Mallory Benedict/PBS NewsHour



Romney’s Proposed Foreign Policy: Tarzan, Lord of the Jungle

“I believe that if America does not lead, others will—others who do not share our interests and our values—and the world will grow darker, for our friends and for us. America’s security and the cause of freedom cannot afford four more years like the last four years.” – Mitt Romney

Stuck in a Cold War, Ozzie and Harriet time warp, Mitt Romney is living in a black and white dream world where America’s foes are easily identifiable and manageable, military solutions are preferred and effective, and America simply cracks a whip and everyone else snaps to attention. This was in clear evidence at yesterday’s VMI speech, in which Romney characterized America as a weak and feckless power under President Obama, and where every enduring high profile conflict in the world has a simple solution and would simply disappear as he waves a magic wand as president.

The VMI speech was a chest-beating exercise, designed to establish some foreign policy credentials (since he has none), convince any undecided voters who might be listening that Romney is a patriot who is aware that America has enemies throughout the world, and demonstrate that he will stand up to them in a George W. Bush way. We saw how well that worked in Iraq; Romney proposes to do much the same thing in Syria.

Among the highlights of his speech were his proposal to arm the Syrian opposition with heavy weapons, suggesting that the Obama administration has been “sitting on the sidelines” for too long, not taking decisive action.

Doing so would be a mistake for several reasons, however, and his failure to focus on the risks involved in escalating American involvement in the conflict is evidence of Romney’s apparent inability to grasp the larger consequences at issue, as well as the likelihood of mission failure.

It seems clear that Mr. Romney’s foreign policy advisors do not grasp just what is at stake in Syria or have an appreciation for the limitations of American military power in this multi-polar world. Perhaps they are themselves stuck in a neo-con time warp.

Thrusting the US into the Syrian conflict militarily is designed to fail because: We do not know who the Syrian opposition really is, but we do know it contains radical elements and members of Al Qaeda, and arming the opposition would by definition also be arming them. Doing so would dramatically escalate the conflict and turn it into the regional conflict so many fear, as Turkey, Iran, Iraq, and Saudi Arabia would also participate – either with money, men, or materiel. The outcome is far from certain, but the likelihood that a radical government would take over is high, and perhaps be allied with Iran. The U.S. populace have no desire to become embroiled in yet another conflict in the Middle East. There is unlikely to be an effective exit strategy.

So, in a Romney world, there is to be little limitation to the use of military power – either in application or in terms of the money needed to do so. By proposing to increase military spending by $2 trillion, he is in essence saying military muscle flexing will be the new American credo – whether in Syria or Iran. The same is true with respect to ‘diplomacy’: ‘Breast beating’ is also proving to be his credo – as he has demonstrated by taunting China and Russia with his words. Perhaps Mr. Romney should change his name to “Tarzan: Lord of the Jungle,” for that appears to be what he wishes to become.

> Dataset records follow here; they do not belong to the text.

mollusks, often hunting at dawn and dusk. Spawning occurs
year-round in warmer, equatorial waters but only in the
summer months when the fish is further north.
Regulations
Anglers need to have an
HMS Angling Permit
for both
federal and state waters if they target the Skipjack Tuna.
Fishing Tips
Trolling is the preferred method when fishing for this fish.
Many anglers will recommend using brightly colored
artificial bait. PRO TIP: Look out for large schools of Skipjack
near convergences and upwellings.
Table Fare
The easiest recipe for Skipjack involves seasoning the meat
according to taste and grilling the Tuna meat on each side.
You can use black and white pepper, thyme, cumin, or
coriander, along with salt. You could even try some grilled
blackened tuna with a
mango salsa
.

This is unlikely to be an effective approach, for several reasons. First, the only country that still seems to think the American adventure in Iraq was successful is America. Second, an open hand is much more effective than a clenched fist – in almost every instance. Third, the Middle East and North Africa have already largely rejected the idea that dollars will buy influence (and in any event, Mr. Romney has already said that under his administration, countries will have to earn the right to foreign aid from America). Fourth, even Dubya had to work within the confines of the international legal system. Mr. Romney will be able to do little outside those confines – so while it all sounds good (to some) on paper, applying this new world of Tarzan will prove to be difficult for Mr. Romney.

In the end, Mr. Romney is unlikely to achieve much more, much differently than President Obama, and much of what he said in his speech is in reality more or less what Obama has already done or is currently doing. Whether “vigorously pursuing the terrorists who attacked the U.S. consulate in Benghazi” or “urging the new government in Egypt to represent all Egyptians” or “pursuing a successful transition to Afghan security forces in 2014” – expect more of the same in many areas if Mr. Romney were to become president.

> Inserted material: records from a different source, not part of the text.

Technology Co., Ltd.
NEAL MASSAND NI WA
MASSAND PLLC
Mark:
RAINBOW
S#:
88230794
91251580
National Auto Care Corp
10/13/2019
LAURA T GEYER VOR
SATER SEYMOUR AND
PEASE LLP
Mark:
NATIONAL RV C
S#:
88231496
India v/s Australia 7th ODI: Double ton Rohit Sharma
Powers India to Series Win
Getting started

The speech serves only to demonstrate that Mr. Romney is the ultimate political chameleon, who has attempted to pivot to what he considers to be the political center in the last month of the presidential election. It remains to be seen whether a President Romney will do even half the things he says he will do – in part because his position is likely to change if he were to get into office (being such a chameleon), and because he will find that domestic and international political forces will display their own influence in his decision making process. Don’t be surprised if forces outside his control force him to remain in the political middle.